I have this while loop, that works but is quite slow to process though. I'm hopping there might be a faster/better way to find what I'm looking for.
I have 2 lists of numbers, and want to only find files where a file name has both values present.
each list has about 100 values.
Code:
while read lineA
do echo $lineA
while read lineB
do cp /archive/$year$month/storage/*$lineA[NIT]??????$lineB*#$year$month$day* /foundfiles/
done < list1.txt
done < list2.txt
the mv command to place the file in /foundfiles/ directory
the ln command to create a symlink in /foundfiles/ back to the original file.
Example:
change :
Code:
cp /archive/$year$month/storage/*$lineA[NIT]??????$lineB*#$year$month$day*
# to:
ls /archive/$year$month/storage/*$lineA[NIT]??????$lineB*#$year$month$day* |
while read $fname
do
mv $fname /foundfiles/
done
The mv command assumes the /foundfiles/ directory and the source directory are on the same filesystem.

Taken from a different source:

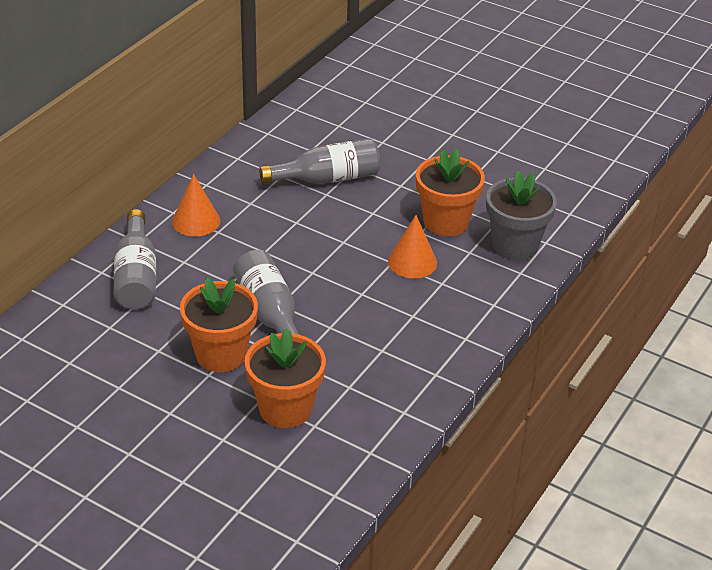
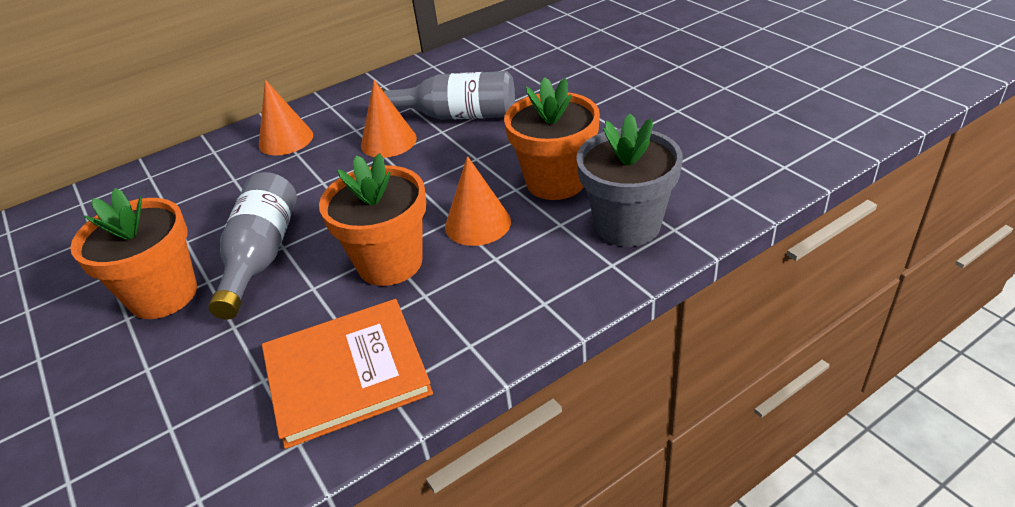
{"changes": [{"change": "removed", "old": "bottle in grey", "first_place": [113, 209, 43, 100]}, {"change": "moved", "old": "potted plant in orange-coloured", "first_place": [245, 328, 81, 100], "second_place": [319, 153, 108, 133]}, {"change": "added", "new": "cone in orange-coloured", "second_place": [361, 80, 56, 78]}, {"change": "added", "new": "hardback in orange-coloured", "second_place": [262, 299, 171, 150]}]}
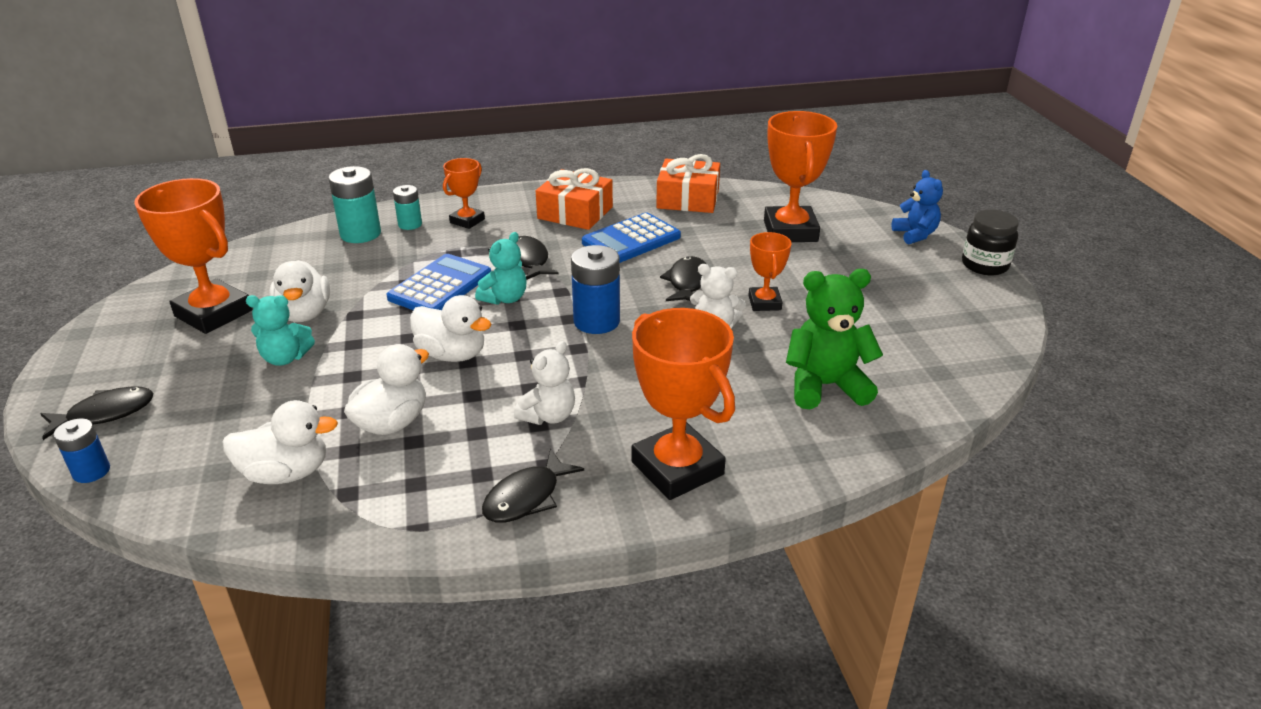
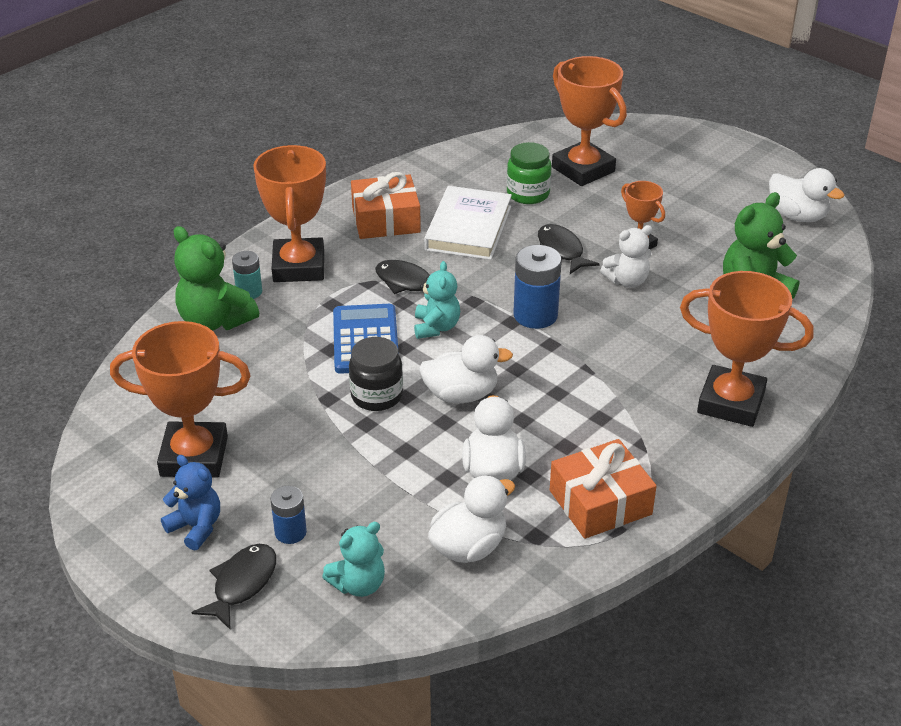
{"changes": [{"change": "moved", "old": "wrapped gift in orange-coloured", "first_place": [656, 154, 64, 59], "second_place": [550, 439, 106, 100]}, {"change": "resized", "old": "trophy in orange-coloured", "first_place": [443, 158, 42, 71], "second_place": [253, 145, 73, 137], "factor": 1.84}, {"change": "replaced", "old": "battery in teal", "new": "stuffed bear in leaf-green", "first_place": [328, 166, 53, 77], "second_place": [174, 226, 85, 105]}, {"change": "moved", "old": "stuffed bear in royal blue", "first_place": [891, 170, 52, 74], "second_place": [161, 455, 59, 96]}, {"change": "moved", "old": "jar in ebony", "first_place": [962, 209, 57, 66], "second_place": [349, 337, 54, 74]}, {"change": "replaced", "old": "adding machine in royal blue", "new": "hardback in white", "first_place": [582, 212, 99, 51], "second_place": [424, 186, 88, 74]}, {"change": "moved", "old": "duck in white", "first_place": [269, 260, 61, 62], "second_place": [769, 168, 75, 54]}, {"change": "moved", "old": "stuffed bear in teal", "first_place": [246, 295, 69, 71], "second_place": [322, 522, 63, 75]}, {"change": "removed", "old": "stuffed bear in white", "first_place": [514, 341, 61, 84]}, {"change": "moved", "old": "battery in royal blue", "first_place": [53, 419, 57, 64], "second_place": [271, 486, 36, 58]}, {"change": "removed", "old": "toy fish in ebony", "first_place": [482, 449, 102, 74]}, {"change": "added", "new": "jar in leaf-green", "second_place": [507, 142, 45, 62]}]}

Also your cp command assumes files all exist - with all of those variables
I think that, with all those * metacharacters and so on, you may be matching many many files. Decreased I/O is a big win for performance. Assuming all 10000 or so of those possible patterns match.
You seem to be assuming that all those files with all possible value combinations exist. Should that not be the case, running cp for each and ignoring the error message is a huge waste of resources. And, although it will most probably be cached/buffered by the system, you are reading list1 about a hundred times. How about
- reading list1 and list2 once into memory
- running cp only for existing files?
Try
Code:
cd /archive/$year$month/storage
ls | awk '
FNR==1 {FC++}
FC<=2 {A[FC,FNR] = $0
C[FC] = FNR
next
}
{for (i=1; i<=C[1]; i++)
for (j=1; j<=C[2]; j++)
if ($0 ~ A[1,i]"[NIT]......"A[2,j]"#") print "cp", $0, "/foundfiles"
}
' SUBSEP="\t" path/to/list1 path/to/list2 - | sh
Please adapt the match regex to your needs!
---------- Post updated at 22:59 ---------- Previous update was at 22:50 ----------
You could further improve performance by excluding unapt files with a pattern to ls. And, you could break out of the loops when a file was found.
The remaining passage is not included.